** Source data **
=== Section Start ===
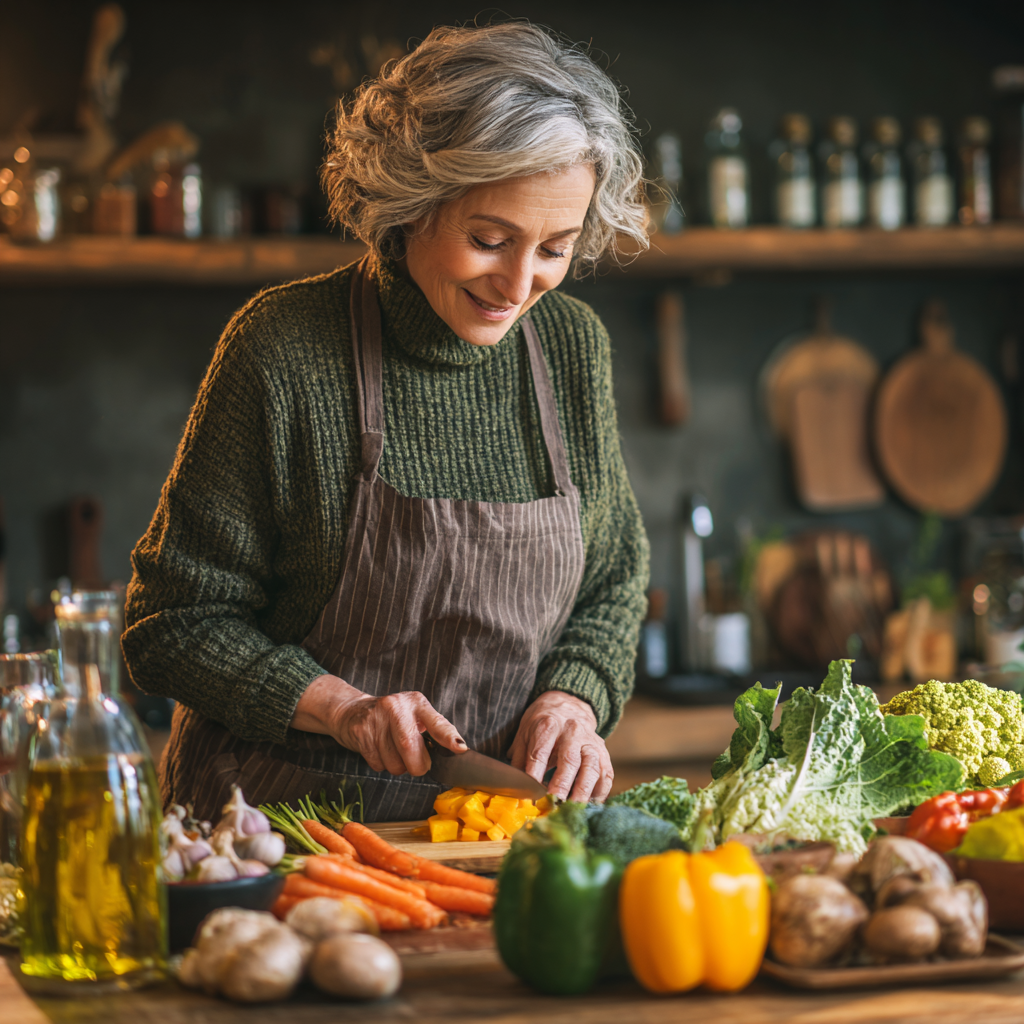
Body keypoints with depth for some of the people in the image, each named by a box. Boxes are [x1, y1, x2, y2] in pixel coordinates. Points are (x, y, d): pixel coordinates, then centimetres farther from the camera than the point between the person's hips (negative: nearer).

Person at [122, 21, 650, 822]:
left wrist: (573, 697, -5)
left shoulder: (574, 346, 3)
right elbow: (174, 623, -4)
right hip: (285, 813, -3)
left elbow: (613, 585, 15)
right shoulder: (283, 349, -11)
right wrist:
=== Section End ===
** TASK TO COMPLETE **
Copy out everything from the line containing "left shoulder: (574, 346, 3)" down to the end of the items, that line included, reproducing each line without alteration.

** WRITTEN RESPONSE **
left shoulder: (574, 346, 3)
right elbow: (174, 623, -4)
right hip: (285, 813, -3)
left elbow: (613, 585, 15)
right shoulder: (283, 349, -11)
right wrist:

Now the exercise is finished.